Despite its popularity among residents and visitors, many do not realize the ties that Boston’s Faneuil Hall has with the transatlantic slave trade. In fact, the name itself is one that honors Peter Faneuil, who was a wealthy American colonial merchant and slave trader. While recent outcries to change the name of the attraction were shot down by Mayor Marty Walsh, some recently uncovered artifacts may lead the city to embrace Boston’s role in the slave trade rather than trying to brush it under the rug.

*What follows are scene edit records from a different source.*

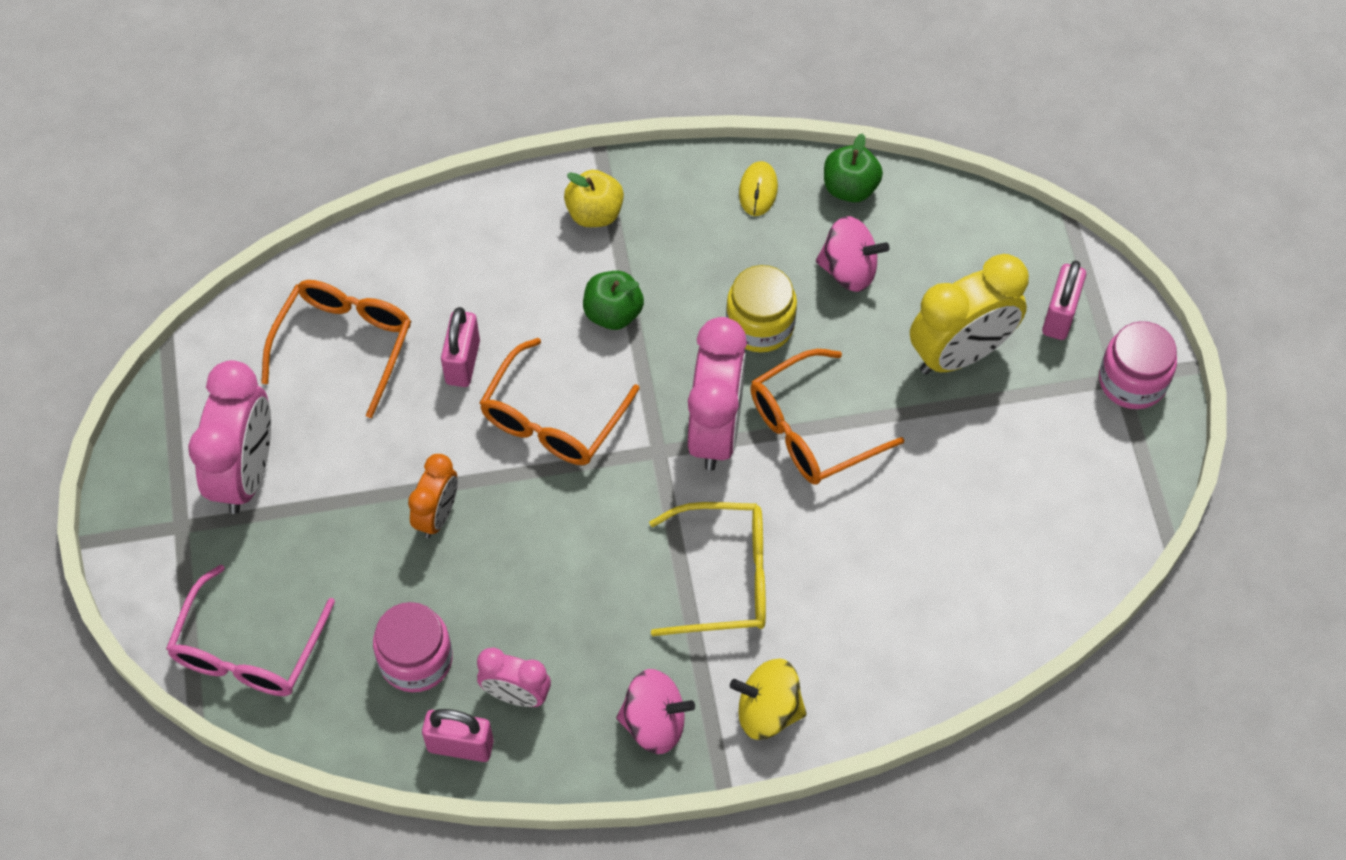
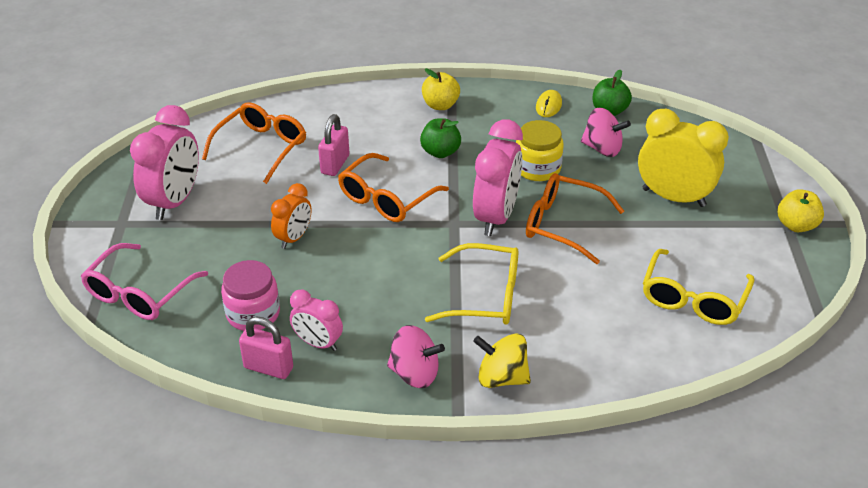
camera: 10 degrees right, 20 degrees down
(811, 430) = (562, 224): orange glasses -> orange glasses turned 45 degrees clockwise
(960, 353) = (673, 197): yellow clock -> yellow clock turned 135 degrees counterclockwise
(1002, 537) = (693, 299): none -> yellow glasses
(1059, 315) = (746, 186): pink padlock -> none
(1132, 381) = (796, 225): pink jar -> yellow apple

Several 17th– and 18th-century artifacts were recently uncovered during an archeological dig beneath Faneuil Hall. Among these is a 24-inch cone-shaped shard from a cream-colored sugar mold. While the piece may seem like nothing but a simple piece of broken pottery, the mold would have been packed by slaves with sugar gathered by slaves as an essential part of the transatlantic slave trade. More than 40 other pieces were also uncovered during the dig, prompting the Walsh administration to propose spending $315,000 to restore the artifacts in order to illuminate the city’s role in the slave trade.
One of the wealthiest Colonial ports in North America, Boston’s role in the slave trade is often downplayed. With the recent discovery of these artifacts, however, it looks as though the city is ready to shed more light on the role it played in this dark part of American history.
The Faneuil Hall Legacy
The Walsh administration has received pressure recently regarding the name of Faneuil Hall, whose namesake was a slave trader himself. In fact, it was the wealth that he acquired through the slave trade that allowed him to bequeath the hall to the city in 1740. The hall was opened in September 1742, just six months prior to his death in 1743.
Even when it was first given to the city, Faneuil Hall came with its controversies. Given to the city to serve as a large market building, the hall was controversial in hat some residents felt peddling in the streets was preferable to having a large centralized market. While the market brought conveniences such as home delivery, it also led to noisy push-carts and higher prices. As such, Faneuil’s offer was only approved by a vote of 367 to 360 at the Boston Town Meeting.
Construction of the building took two years to complete, with the structure named after Faneuil himself following his death. The building as it stands today is not the original, however, as that structure was gutted by a fire in March 1761. While the walls remained, the interior was completely destroyed.
While Faneuil Hall is perhaps blemished by being the namesake of a slave trader, the structure itself has a rich history of playing an important part in American freedom. For example, the town frequently met at the hall to protest British policy prior to the American Revolution. Similarly, the room above the market stalls became a civic center that hosted several prerevolutionary meetings. As such, it has become known as America’s “Cradle of Liberty”.